■ **DATA FOR REVIEW**:
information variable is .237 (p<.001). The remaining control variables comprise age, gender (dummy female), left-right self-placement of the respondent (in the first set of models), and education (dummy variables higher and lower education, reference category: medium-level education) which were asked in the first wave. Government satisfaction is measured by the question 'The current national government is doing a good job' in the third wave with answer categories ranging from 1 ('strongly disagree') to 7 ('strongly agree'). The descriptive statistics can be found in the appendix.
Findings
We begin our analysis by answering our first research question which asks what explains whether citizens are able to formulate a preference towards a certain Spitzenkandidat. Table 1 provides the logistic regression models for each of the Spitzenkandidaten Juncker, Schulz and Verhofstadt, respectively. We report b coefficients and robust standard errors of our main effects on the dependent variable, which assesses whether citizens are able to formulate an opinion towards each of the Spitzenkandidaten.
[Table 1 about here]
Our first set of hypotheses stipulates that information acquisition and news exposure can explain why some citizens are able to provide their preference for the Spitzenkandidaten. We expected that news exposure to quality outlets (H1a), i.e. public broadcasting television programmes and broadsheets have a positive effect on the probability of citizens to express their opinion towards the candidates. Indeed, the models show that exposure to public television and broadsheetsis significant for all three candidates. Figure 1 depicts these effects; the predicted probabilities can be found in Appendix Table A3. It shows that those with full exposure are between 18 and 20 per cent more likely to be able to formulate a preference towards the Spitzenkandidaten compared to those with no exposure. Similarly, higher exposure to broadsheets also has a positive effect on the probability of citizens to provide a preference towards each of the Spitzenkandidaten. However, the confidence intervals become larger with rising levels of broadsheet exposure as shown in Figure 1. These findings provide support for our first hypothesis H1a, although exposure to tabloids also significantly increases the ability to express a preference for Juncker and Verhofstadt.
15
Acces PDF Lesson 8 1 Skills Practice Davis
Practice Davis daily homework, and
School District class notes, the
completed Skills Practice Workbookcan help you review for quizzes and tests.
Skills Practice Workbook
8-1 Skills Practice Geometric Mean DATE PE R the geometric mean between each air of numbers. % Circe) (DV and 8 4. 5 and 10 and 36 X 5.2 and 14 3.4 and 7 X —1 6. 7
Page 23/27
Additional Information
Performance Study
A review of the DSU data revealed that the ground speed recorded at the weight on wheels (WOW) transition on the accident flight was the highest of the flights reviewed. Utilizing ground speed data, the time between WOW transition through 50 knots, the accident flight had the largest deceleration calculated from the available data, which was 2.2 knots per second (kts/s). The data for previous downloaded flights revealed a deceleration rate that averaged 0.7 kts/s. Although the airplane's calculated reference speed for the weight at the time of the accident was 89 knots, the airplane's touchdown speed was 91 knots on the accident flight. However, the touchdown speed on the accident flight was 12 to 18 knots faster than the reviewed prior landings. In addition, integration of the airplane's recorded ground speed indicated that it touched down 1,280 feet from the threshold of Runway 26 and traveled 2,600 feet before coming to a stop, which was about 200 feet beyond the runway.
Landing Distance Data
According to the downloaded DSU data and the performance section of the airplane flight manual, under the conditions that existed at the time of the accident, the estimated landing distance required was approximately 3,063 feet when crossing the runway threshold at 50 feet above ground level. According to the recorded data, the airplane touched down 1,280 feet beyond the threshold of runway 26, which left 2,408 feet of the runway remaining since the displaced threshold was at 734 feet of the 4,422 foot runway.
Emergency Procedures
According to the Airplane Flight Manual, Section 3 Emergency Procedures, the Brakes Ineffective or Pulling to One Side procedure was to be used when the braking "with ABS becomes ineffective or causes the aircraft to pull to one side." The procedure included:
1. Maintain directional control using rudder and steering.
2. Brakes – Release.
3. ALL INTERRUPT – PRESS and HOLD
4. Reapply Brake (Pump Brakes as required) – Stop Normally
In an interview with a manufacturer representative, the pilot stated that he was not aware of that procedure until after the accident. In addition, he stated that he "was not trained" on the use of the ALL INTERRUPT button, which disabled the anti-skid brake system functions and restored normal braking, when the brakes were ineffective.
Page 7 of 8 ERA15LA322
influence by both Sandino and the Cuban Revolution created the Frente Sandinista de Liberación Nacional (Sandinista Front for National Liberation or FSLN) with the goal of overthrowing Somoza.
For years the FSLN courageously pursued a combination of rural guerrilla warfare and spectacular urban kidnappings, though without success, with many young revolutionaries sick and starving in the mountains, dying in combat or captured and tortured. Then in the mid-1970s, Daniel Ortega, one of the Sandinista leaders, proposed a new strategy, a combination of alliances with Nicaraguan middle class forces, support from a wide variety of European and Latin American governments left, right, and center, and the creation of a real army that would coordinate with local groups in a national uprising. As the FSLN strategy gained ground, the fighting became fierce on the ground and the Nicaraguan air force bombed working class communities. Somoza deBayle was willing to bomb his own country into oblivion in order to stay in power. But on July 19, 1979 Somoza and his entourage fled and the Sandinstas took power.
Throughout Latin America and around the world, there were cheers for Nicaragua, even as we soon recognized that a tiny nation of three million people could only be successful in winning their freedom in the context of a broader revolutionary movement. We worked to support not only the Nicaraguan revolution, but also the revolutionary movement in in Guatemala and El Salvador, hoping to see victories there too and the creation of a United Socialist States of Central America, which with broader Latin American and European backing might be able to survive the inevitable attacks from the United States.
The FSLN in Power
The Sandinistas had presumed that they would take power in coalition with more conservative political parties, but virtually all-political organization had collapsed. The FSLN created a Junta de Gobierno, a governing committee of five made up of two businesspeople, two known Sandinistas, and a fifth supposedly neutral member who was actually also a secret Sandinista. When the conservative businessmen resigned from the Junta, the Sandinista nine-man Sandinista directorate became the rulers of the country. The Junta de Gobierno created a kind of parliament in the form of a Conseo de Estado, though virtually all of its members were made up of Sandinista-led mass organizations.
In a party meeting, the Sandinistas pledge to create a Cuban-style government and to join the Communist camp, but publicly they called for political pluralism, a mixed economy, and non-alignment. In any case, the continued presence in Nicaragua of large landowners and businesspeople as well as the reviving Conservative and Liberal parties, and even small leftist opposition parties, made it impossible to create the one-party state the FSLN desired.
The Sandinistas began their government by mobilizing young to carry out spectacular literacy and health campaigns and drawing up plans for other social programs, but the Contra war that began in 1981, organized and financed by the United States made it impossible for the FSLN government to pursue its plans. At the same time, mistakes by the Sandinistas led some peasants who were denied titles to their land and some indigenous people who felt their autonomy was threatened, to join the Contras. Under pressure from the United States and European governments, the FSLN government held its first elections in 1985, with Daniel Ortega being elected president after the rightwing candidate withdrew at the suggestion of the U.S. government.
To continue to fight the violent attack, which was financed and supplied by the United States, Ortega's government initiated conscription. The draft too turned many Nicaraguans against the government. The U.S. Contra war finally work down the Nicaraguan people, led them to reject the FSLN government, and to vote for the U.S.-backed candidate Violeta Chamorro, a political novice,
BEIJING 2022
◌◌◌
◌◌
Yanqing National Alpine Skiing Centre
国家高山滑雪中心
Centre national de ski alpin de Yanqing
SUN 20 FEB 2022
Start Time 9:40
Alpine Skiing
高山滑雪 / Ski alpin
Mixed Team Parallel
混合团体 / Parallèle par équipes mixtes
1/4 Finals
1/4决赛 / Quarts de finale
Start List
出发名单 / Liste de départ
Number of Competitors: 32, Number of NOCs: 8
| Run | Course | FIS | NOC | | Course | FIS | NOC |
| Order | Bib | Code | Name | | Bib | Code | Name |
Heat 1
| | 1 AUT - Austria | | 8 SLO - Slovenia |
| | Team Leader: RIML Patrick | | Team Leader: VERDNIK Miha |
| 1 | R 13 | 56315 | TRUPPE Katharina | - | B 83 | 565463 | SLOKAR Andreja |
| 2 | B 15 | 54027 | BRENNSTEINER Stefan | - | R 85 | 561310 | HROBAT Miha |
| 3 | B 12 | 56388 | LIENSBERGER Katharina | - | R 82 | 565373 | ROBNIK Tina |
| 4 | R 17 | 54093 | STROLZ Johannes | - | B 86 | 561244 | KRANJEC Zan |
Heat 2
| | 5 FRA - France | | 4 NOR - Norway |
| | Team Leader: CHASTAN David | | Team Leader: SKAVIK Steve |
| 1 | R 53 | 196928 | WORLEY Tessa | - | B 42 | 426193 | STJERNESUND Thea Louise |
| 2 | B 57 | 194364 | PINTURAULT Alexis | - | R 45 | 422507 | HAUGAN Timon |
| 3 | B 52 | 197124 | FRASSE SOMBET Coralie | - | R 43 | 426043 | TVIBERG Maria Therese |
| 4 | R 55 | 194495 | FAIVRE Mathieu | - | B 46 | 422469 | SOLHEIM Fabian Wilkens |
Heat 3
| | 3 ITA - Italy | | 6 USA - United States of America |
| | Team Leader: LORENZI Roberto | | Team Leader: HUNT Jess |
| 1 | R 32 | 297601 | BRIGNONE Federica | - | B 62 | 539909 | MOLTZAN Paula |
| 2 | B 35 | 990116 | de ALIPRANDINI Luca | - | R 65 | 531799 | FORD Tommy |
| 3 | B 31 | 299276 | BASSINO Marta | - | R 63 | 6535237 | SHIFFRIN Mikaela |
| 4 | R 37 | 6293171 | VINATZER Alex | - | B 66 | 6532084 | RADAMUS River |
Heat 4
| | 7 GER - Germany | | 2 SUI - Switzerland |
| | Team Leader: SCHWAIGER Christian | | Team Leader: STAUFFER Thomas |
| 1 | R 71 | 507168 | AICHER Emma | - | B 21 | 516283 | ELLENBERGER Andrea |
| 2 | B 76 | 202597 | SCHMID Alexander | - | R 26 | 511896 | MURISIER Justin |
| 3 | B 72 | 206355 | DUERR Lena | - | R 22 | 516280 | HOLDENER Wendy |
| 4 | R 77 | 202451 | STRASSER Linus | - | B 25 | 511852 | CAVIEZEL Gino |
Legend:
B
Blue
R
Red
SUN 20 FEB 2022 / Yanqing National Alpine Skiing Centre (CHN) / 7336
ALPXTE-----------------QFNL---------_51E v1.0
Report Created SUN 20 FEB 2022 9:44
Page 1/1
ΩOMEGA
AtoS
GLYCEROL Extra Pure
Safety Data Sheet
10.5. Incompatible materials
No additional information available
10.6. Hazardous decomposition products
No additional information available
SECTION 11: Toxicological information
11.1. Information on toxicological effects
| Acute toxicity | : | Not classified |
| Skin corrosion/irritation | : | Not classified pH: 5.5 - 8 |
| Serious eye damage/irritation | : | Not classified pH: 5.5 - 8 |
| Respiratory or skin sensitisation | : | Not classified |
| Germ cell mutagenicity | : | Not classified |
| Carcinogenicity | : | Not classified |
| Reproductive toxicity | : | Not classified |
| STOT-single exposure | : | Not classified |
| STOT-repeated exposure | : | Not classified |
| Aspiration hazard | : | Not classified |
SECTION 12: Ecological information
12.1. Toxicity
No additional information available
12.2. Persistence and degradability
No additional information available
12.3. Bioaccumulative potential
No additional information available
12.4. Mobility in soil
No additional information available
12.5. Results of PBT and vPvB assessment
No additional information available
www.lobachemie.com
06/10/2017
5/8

■ **WORK INSTRUCTION**: Search the preceding listing for the word "According" and pull out every line that holds it.

■ **RESULT FOR THIS TASK**:
According to the downloaded DSU data and the performance section of the airplane flight manual, under the conditions that existed at the time of the accident, the estimated landing distance required was approximately 3,063 feet when crossing the runway threshold at 50 feet above ground level. According to the recorded data, the airplane touched down 1,280 feet beyond the threshold of runway 26, which left 2,408 feet of the runway remaining since the displaced threshold was at 734 feet of the 4,422 foot runway.
According to the Airplane Flight Manual, Section 3 Emergency Procedures, the Brakes Ineffective or Pulling to One Side procedure was to be used when the braking "with ABS becomes ineffective or causes the aircraft to pull to one side." The procedure included:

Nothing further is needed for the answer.